The Americans with Disabilities Act (ADA) is a law enacted by the United States Congress in 1990 that was designed to protect against discrimination based on disability. Among other things, the ADA prohibits employers from discriminating against job candidates with mental or physical conditions, and requires employers to make reasonable accommodations to employees (or job applicants) with disabilities. As it pertains to pre-employment tests, there are two main types of questions we get from customers regarding the ADA:
- What types of testing are not permitted under the ADA?
- What kinds of “reasonable accommodations” are appropriate when it comes to administering pre-employment tests to candidates with disabilities?
We’ll address #2 in a subsequent blog post, but for now will focus on question #1. It’s important to realize first that the ADA’s rules pertain to all sorts of information-gathering done as part of the employee selection process, not just tests. According to ADA regulations, it isn’t legal to subject candidates to any kind of medical exam pre-hire as a condition of employment. Medical exams extend to both mental and physical health.
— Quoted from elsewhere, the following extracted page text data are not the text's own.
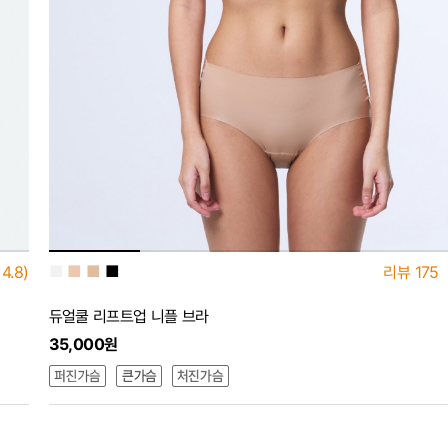
■
■
■
■
4.8)
리뷰
175
듀얼쿨 리프트업 니플 브라
35,000원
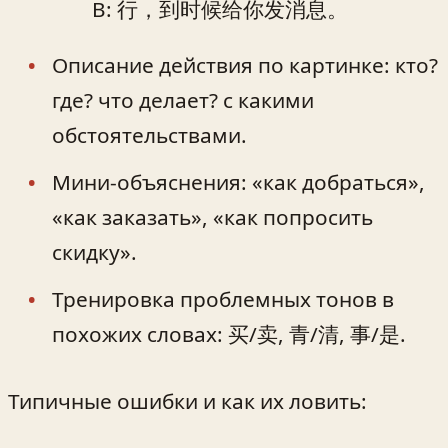
B: 行，到时候给你发消息。
Описание действия по картинке: кто?
где? что делает? с какими
обстоятельствами.
Мини‑объяснения: «как добраться»,
«как заказать», «как попросить
скидку».
Тренировка проблемных тонов в
похожих словах: 买/卖, 青/清, 事/是.
Типичные ошибки и как их ловить:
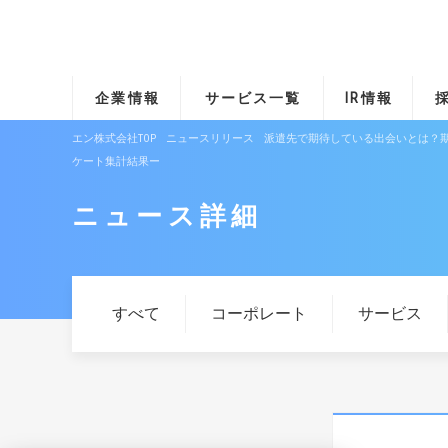
企業情報
サービス一覧
IR情報
エン株式会社TOP
ニュースリリース
派遣先で期待している出会いとは？
ケート集計結果ー
ニュース詳細
すべて
コーポレート
サービス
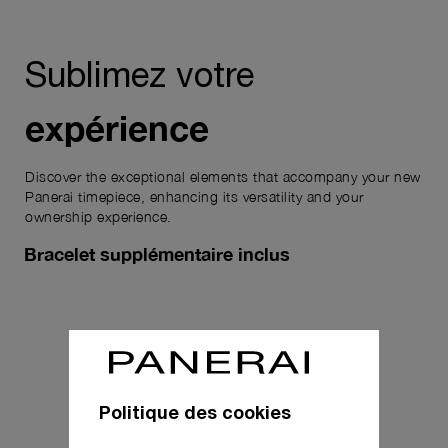
Sublimez votre
expérience
Discover the exceptional elements that accompany your new
Panerai timepiece, enhancing its versatility and your
ownership experience.
Bracelet supplémentaire inclus
Politique des cookies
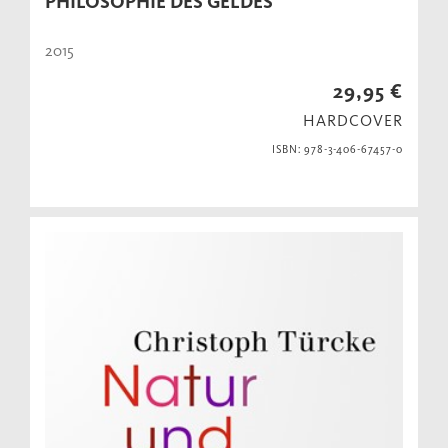
PHILOSOPHIE DES GELDES
2015
29,95 €
HARDCOVER
ISBN: 978-3-406-67457-0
In practice, this means that employers can’t ask for information relating to, or administer tests that attempt to assess, for instance, whether or not a job candidate has bipolar disorder or rheumatoid arthritis.
There are, of course, job-related exceptions to these regulations. For some jobs that have high stakes implications for public safety, there is a public interest in assessing mental health, and these instances are admissible by the ADA. Police officers, for example, undergo psychological screenings during the application process.
For most jobs, however, assessing mental health in the hiring process is off limits. For example, employers have used the Minnesota Multiphasic Personality Inventory (MMPI) inappropriately in the past. The MMPI is a clinical personality test used primarily in the mental health field to aid in diagnosis. Because the test is clinical in nature, it should never be used as an employee selection device by a typical employer.
Professionally developed employment personality tests do not assess mental health. What they do measure are relatively stable personality traits that have an impact on work performance. Some of these traits include conscientiousness, extroversion, openness, and stability. Stability, one of the traits in the well-established Big Five Personality Traits model, is often mistaken for having clinical implications. The Stability trait does not measure how mentally “stable” or “sane” an individual is – rather, stability measures how applicants handle stress or how emotionally reactive they are. It is not in any way related to clinical or diagnostic tests that assess depression or anxiety, for example. As a provider of pre-employment tests, we are sometimes asked if our tests can help weed out “crazy” applicants. We respond that our tests don’t assess this type of information, and that if they did, they would probably be illegal to use in the hiring process!
Any time you’re wondering whether or not a pre-employment test violates an ADA or EEOC guideline, one rule to keep in mind is the rule of job relatedness. Is the test assessing a trait or skill that is job-related and consistent with business necessity? Testing job candidates for mental or physical health conditions is not allowed by the ADA save for a few exceptions where public safety comes into play. For this reason, employers should avoid using tests that are clinical or diagnostic in nature. Fortunately, most professionally developed aptitude, personality, and skills tests do not violate these guidelines, and they can be a great resource for identifying candidates with the abilities or personality traits most associated with success for a particular position.